Two Inflation Hedges with Nifty Yields

04/06/2011 1:29 pm EST

Focus: ETFS

Richard Lehmann

Publisher, Forbes/Lehmann Income Securities Investor

Two closed-end funds investing in real estate and floating-rate loans are on sale, and poised to pop once rates head higher, writes Richard Lehmann of the Forbes/ISA Closed End Fund & ETF Report.

The tumult in the markets that led to such high volatility has as its base uncertainty about the future. Of particular concern is the Fed’s quantitative-easing program, and what will happen to interest rates once it is over.

The uncertainty is compounded by the fear that inflation will lead to hefty increases in interest rates, because higher rates are necessary to combat inflation.

One way to profit from higher interest rates is through adjustable-rate loans. The loan interest rate increases along with prevailing interest rates, giving the holder some immunity from rising rates.

The best way to play these securities is through a fund, because the individual securities are difficult to buy.

The Nuveen Tax-Advantaged Floating Rate (JFP) is one such closed-end fund that invests in adjustable-rate loans and preferreds. Most of these funds trade at a premium to their net asset value, but the Nuveen fund now trades at a 3.6% discount.

The fund announced on March 1 that it would cut the regular monthly dividend of $.015 by one-third of a cent, or 20%, to $.012. This caused the fund to decrease in market price—while at the same time the net asset value increased, giving rise to the current discount.

The fund now trades at $2.35, while the net asset value is $2.44. Its average 52-week deviation from net asset value is actually a premium of 2.19%. The extreme reaction to the dividend cut makes this a buying opportunity.

The fund invests mostly in adjustable-rate preferreds, making the fund’s 6.12% yield eligible for the 15% income tax rate.

Real estate is another excellent hedge against inflation.
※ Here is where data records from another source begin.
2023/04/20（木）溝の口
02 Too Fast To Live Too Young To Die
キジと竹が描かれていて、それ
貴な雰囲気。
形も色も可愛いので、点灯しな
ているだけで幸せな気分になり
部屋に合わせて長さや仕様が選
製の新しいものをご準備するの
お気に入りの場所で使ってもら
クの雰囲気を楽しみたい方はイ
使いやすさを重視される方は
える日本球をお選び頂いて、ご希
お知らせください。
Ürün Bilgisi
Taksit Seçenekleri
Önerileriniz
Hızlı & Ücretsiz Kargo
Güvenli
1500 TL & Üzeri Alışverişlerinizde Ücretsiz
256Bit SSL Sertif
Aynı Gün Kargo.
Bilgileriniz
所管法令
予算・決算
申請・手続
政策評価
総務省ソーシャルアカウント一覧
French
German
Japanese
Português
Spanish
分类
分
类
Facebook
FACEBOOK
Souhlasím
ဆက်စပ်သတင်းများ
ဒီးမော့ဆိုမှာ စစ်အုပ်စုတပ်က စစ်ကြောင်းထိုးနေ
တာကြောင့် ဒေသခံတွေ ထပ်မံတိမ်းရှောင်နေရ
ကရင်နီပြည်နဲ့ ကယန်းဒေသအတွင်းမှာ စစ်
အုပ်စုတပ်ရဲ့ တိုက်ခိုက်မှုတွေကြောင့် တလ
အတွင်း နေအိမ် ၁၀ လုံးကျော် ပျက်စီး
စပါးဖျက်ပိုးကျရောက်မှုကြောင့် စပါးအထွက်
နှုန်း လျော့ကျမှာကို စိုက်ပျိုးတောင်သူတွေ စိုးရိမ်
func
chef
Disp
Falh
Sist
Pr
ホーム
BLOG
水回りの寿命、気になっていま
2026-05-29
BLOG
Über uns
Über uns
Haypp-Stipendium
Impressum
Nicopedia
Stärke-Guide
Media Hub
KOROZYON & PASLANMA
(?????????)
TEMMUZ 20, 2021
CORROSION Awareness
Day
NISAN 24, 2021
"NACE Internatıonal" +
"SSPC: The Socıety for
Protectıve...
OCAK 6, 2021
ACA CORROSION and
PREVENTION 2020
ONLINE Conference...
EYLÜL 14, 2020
Our pick is the Alpine Global Premier Property (AWP). The closed-end fund invests in global real estate, with 28% based in the US and the remainder spread among ten to 30 other countries.

It currently trades at $7.08 with a net asset value of $8.46, giving it a discount of 16.3%. The fund yields 5.6%, which is in line with other global real-estate funds. Its monthly distributions are income and the fund does not use managed distributions that involve a return of capital.

Real estate sectors include retail at 20%, residential at 17.1%, and office at 15.9%. After the US, the largest country holding is Brazil at 19.4%, followed by Singapore at 8.7%.